Based on your experience, what five things should Nigeria and Nigerians do to ensure that the 2027 general election truly reflects the will of the people?
The first thing is voter registration. Every eligible Nigerian should obtain a Permanent Voter Card (PVC). Without registration, citizens cannot participate in choosing their leaders.

Secondly, Nigerians must overcome voter apathy. Many people complain about poor leadership but fail to vote. Low voter turnout makes it easier for electoral outcomes to be manipulated. When citizens participate in large numbers, it becomes more difficult for anyone to undermine the process.

Thirdly, INEC must reaffirm its independence. The commission bears enormous responsibility because Nigerians look to it to guarantee free, fair and credible elections. Every official involved in the process must remain impartial and resist political pressure.

Fourthly, Nigerians should reject vote-buying. Selling one’s vote may provide temporary financial relief, but the consequences often last throughout the tenure of elected officials. Voters should support candidates based on competence, integrity and their capacity to deliver good governance rather than immediate financial inducements.

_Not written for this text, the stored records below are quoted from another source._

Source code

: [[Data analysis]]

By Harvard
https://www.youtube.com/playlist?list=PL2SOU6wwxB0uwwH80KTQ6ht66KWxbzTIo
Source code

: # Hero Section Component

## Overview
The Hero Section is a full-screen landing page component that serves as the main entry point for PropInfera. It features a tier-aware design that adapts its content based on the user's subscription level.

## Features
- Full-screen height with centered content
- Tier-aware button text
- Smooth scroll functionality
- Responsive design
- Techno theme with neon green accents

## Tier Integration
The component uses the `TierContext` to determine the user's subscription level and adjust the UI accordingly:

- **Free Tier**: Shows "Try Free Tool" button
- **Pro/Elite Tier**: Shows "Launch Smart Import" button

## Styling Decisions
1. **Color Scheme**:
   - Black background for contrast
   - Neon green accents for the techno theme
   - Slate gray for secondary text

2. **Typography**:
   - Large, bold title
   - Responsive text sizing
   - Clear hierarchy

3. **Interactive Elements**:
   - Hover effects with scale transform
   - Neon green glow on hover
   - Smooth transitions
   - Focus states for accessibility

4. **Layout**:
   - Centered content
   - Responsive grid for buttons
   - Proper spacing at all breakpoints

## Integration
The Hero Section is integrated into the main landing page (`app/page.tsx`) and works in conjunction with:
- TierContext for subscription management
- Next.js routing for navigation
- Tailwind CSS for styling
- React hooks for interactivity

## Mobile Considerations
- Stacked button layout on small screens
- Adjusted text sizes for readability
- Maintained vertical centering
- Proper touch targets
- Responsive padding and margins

Even where politicians attempt to influence voters with money, citizens should remember that the ballot belongs to them. They should vote according to their conscience and in the overall interest of the country.

Finally, political parties and candidates must strengthen their election-day structures. Every polling unit should have trained and vigilant party agents who understand the electoral guidelines and are capable of monitoring the process lawfully.

From my own experience, I have realised that effective polling unit representation is critical. If I decide to contest again, I will pay greater attention to recruiting, training and supporting competent polling agents who can protect the integrity of the process within the limits of the law.

Ultimately, democracy can only thrive when all stakeholders, INEC, political parties, security agencies, election observers and voters, play their respective roles responsibly.

Your comments raise the issue of the growing influence of money in Nigerian elections. Is there any realistic way to reduce the rising cost of elections?
Yes, I believe there is. Today, candidates spend enormous amounts of money purchasing nomination forms, conducting campaigns and maintaining political structures. By the time elections are over, many have invested huge financial resources.

Unfortunately, this creates the impression that public office is an investment that must be recovered after victory. That mindset is unhealthy for democracy because elected officials should focus on public service rather than recovering campaign expenses.

Nigeria already has laws regulating campaign expenditure and prohibiting vote-buying. The real challenge lies in enforcement.

On election day, security agencies and electoral officials should ensure that nobody distributes money or other inducements around polling units. The law is clear that such practices are prohibited, and enforcement should be impartial regardless of which political party is involved.

Where violations occur, those responsible should be investigated and prosecuted. Consistent enforcement would discourage politicians from relying on financial inducements as a campaign strategy.

From what I heard during the Enugu North by-election, substantial amounts of money allegedly exchanged hands to influence voters and political actors. If such allegations are allowed to persist without investigation, public confidence in elections will continue to decline.

Another issue that concerned me was that, in some polling units, party agents reportedly did not receive copies of the results immediately after voting. Whenever established electoral procedures are not followed, suspicion naturally arises and confidence in the process is weakened.

For Nigeria’s democracy to mature, elections must be conducted in a manner that leaves no doubt about their credibility. Citizens should be able to trust that their votes will count and that election outcomes genuinely reflect the will of the electorate.

Only then can we build a democratic culture where leadership is determined by the people’s choice rather than by intimidation, financial influence or other irregularities.